- _ABOUT THIS TASK_
Pictures stay out. Everything else in the listing below gets written out exactly.

-- INPUT MATERIAL follows --

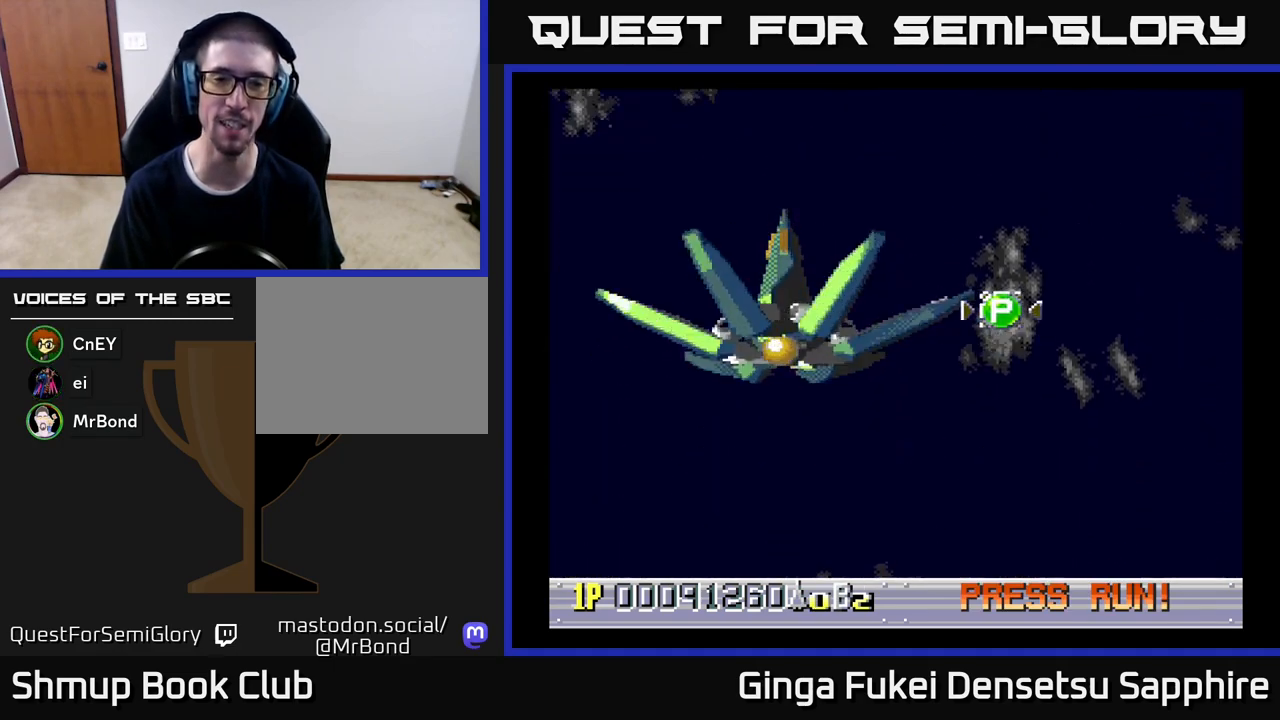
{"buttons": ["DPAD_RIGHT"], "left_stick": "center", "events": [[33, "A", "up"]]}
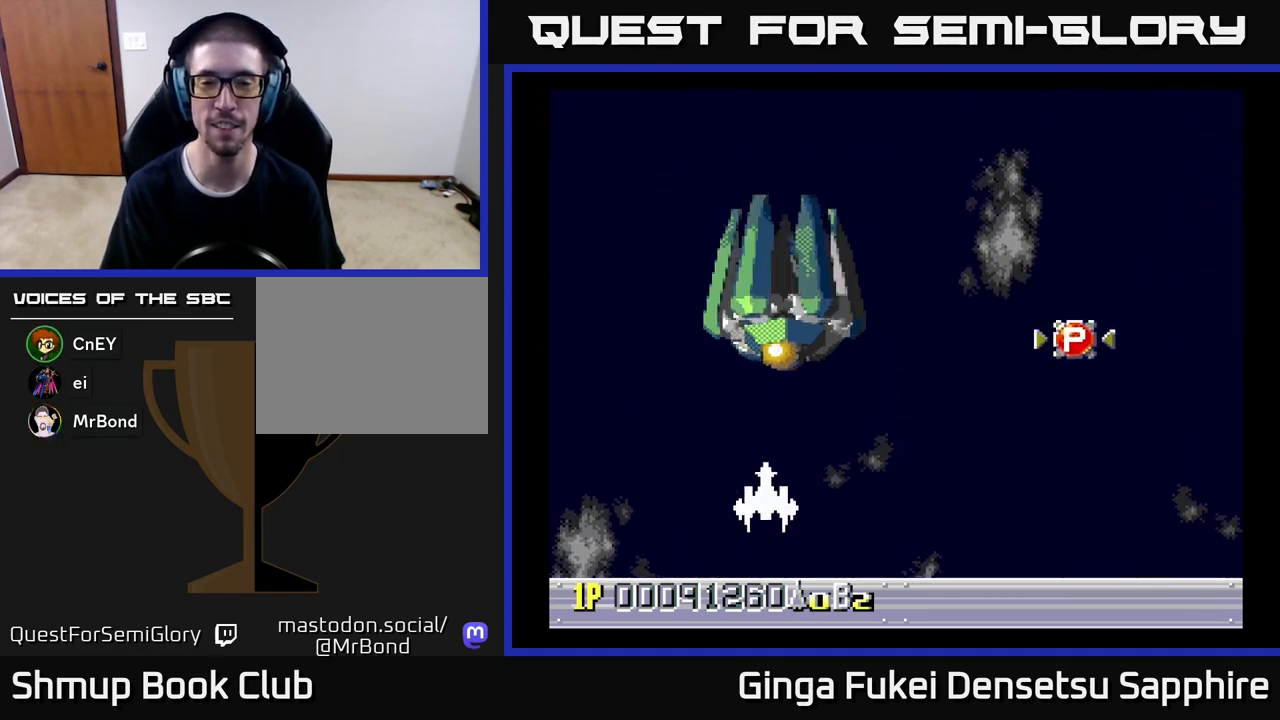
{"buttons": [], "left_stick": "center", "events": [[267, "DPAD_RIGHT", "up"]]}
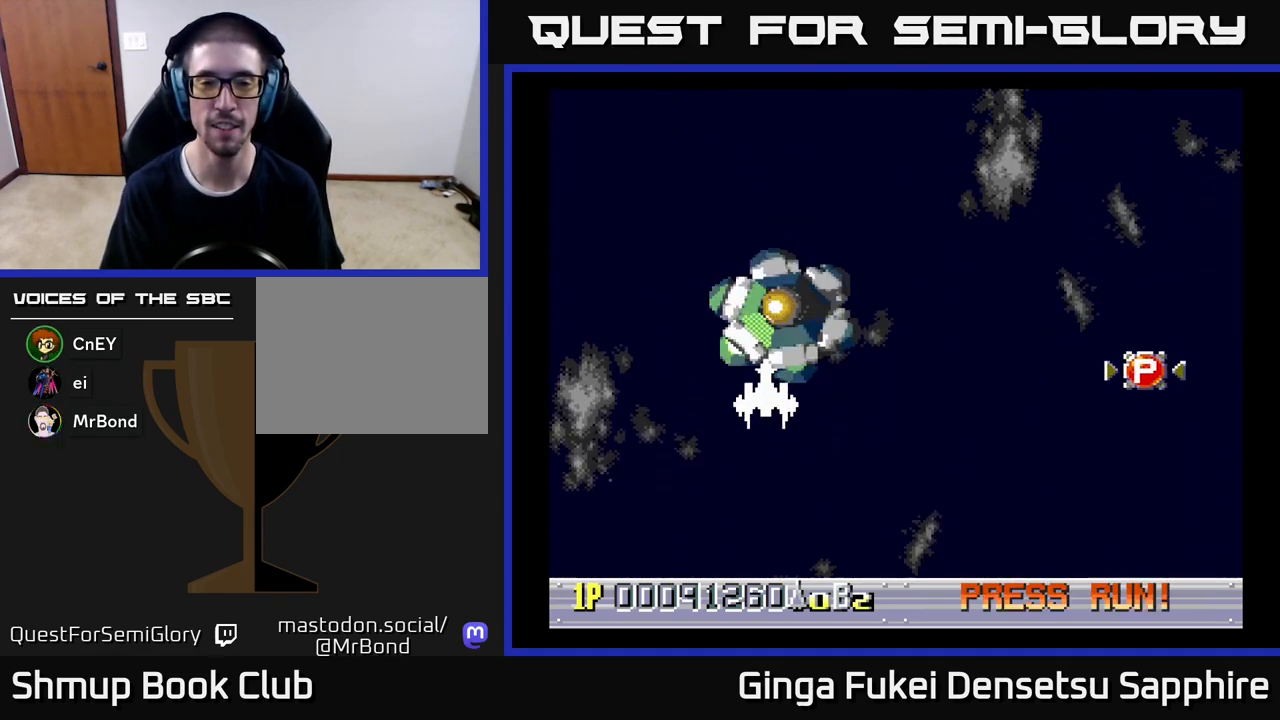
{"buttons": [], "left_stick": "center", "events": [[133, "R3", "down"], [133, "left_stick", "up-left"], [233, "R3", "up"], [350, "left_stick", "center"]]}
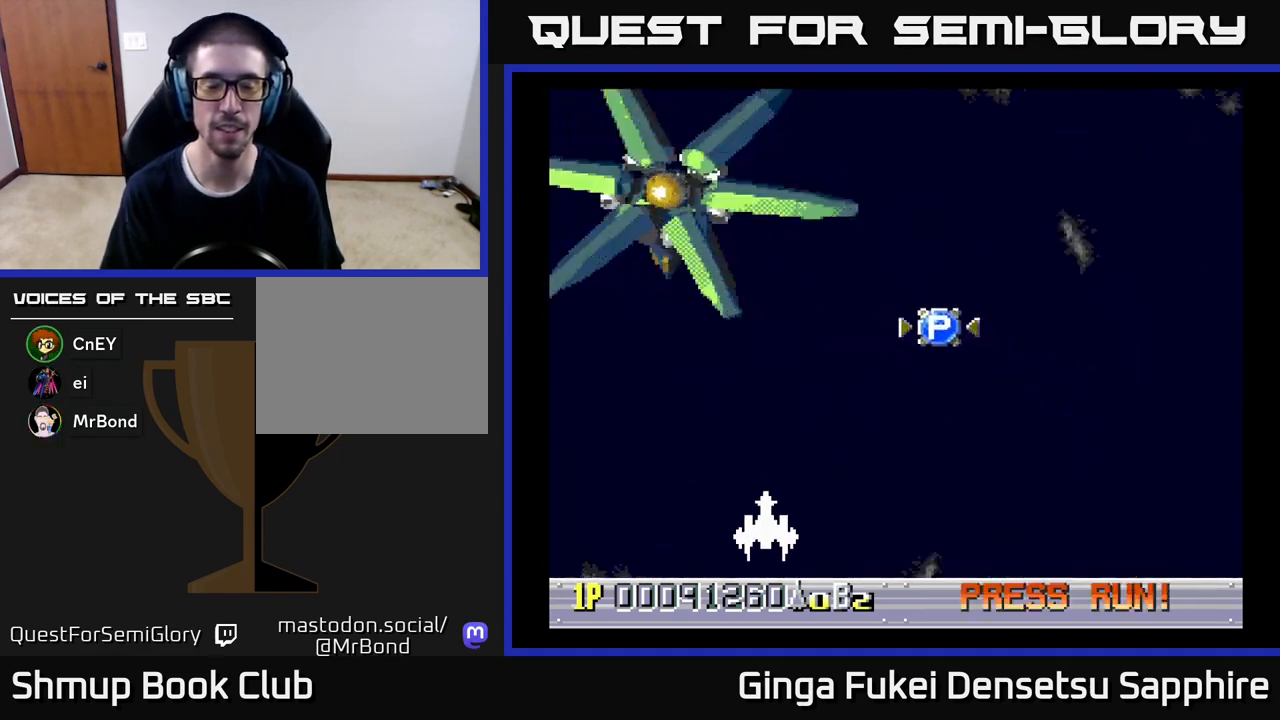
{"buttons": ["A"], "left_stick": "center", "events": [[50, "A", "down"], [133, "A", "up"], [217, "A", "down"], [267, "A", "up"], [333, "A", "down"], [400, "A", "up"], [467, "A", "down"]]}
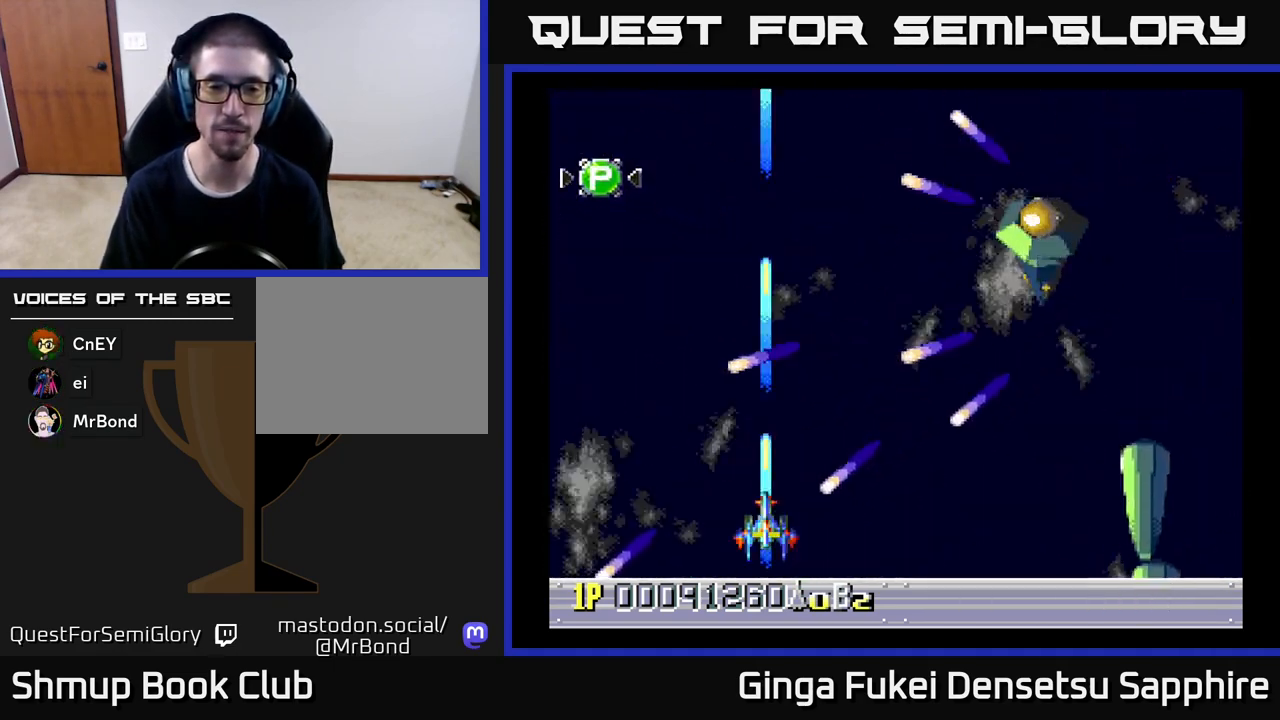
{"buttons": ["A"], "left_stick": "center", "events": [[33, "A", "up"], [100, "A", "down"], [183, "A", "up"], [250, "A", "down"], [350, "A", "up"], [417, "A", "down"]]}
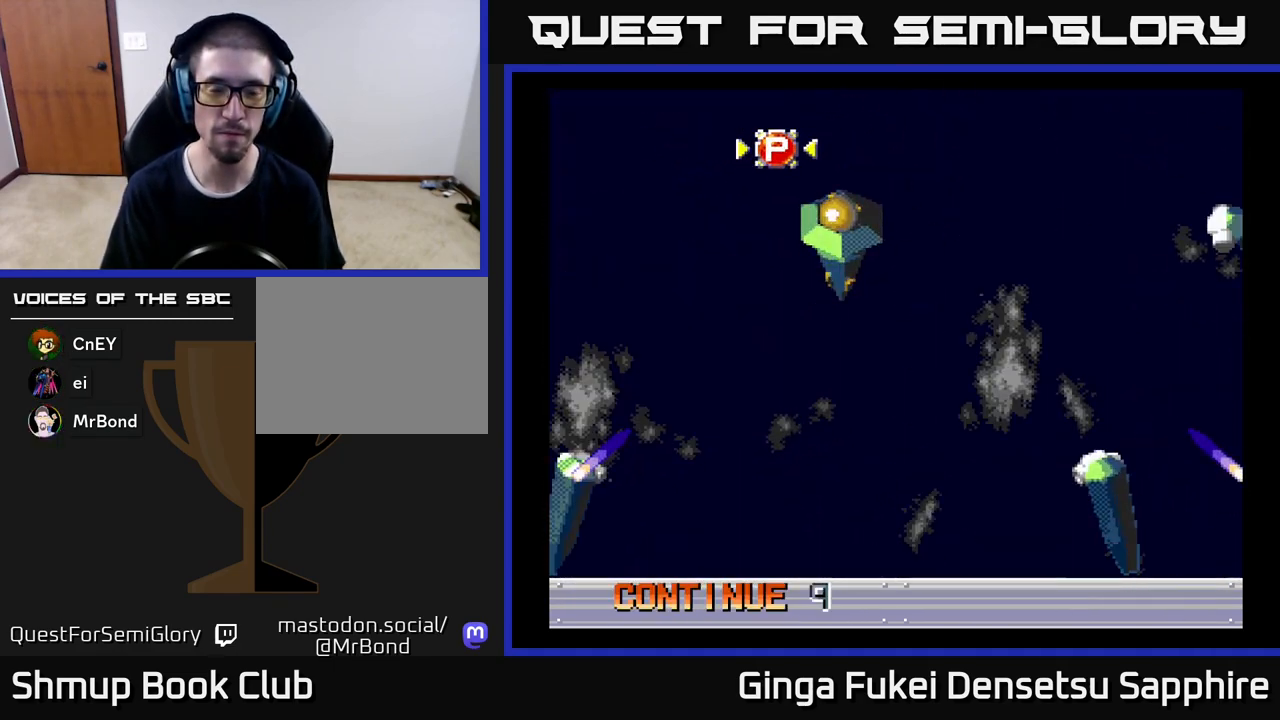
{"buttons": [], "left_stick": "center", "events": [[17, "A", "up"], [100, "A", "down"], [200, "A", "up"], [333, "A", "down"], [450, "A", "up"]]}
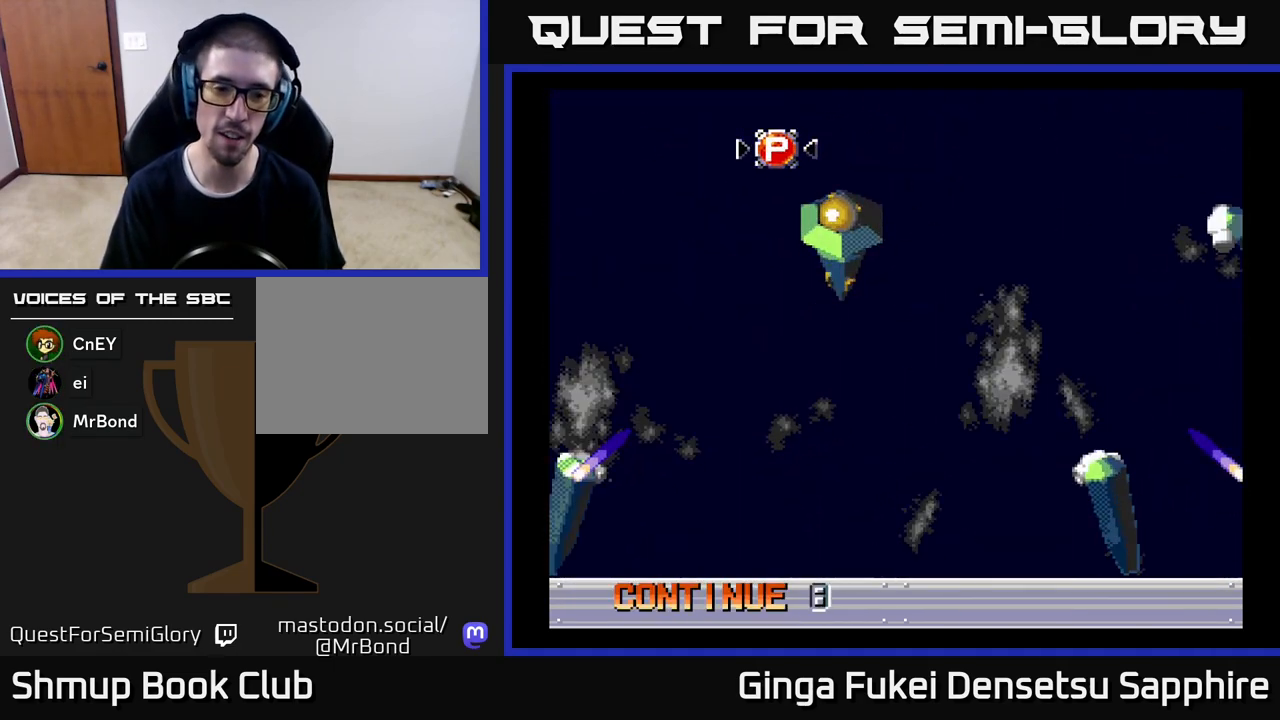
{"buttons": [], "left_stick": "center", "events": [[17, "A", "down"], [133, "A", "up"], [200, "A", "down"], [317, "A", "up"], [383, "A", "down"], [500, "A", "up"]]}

-- INPUT MATERIAL concluded --

- _RESULT OF THE TASK_
{"buttons": ["DPAD_RIGHT"], "left_stick": "center", "events": [[33, "A", "up"]]}
{"buttons": [], "left_stick": "center", "events": [[267, "DPAD_RIGHT", "up"]]}
{"buttons": [], "left_stick": "center", "events": [[133, "R3", "down"], [133, "left_stick", "up-left"], [233, "R3", "up"], [350, "left_stick", "center"]]}
{"buttons": ["A"], "left_stick": "center", "events": [[50, "A", "down"], [133, "A", "up"], [217, "A", "down"], [267, "A", "up"], [333, "A", "down"], [400, "A", "up"], [467, "A", "down"]]}
{"buttons": ["A"], "left_stick": "center", "events": [[33, "A", "up"], [100, "A", "down"], [183, "A", "up"], [250, "A", "down"], [350, "A", "up"], [417, "A", "down"]]}
{"buttons": [], "left_stick": "center", "events": [[17, "A", "up"], [100, "A", "down"], [200, "A", "up"], [333, "A", "down"], [450, "A", "up"]]}
{"buttons": [], "left_stick": "center", "events": [[17, "A", "down"], [133, "A", "up"], [200, "A", "down"], [317, "A", "up"], [383, "A", "down"], [500, "A", "up"]]}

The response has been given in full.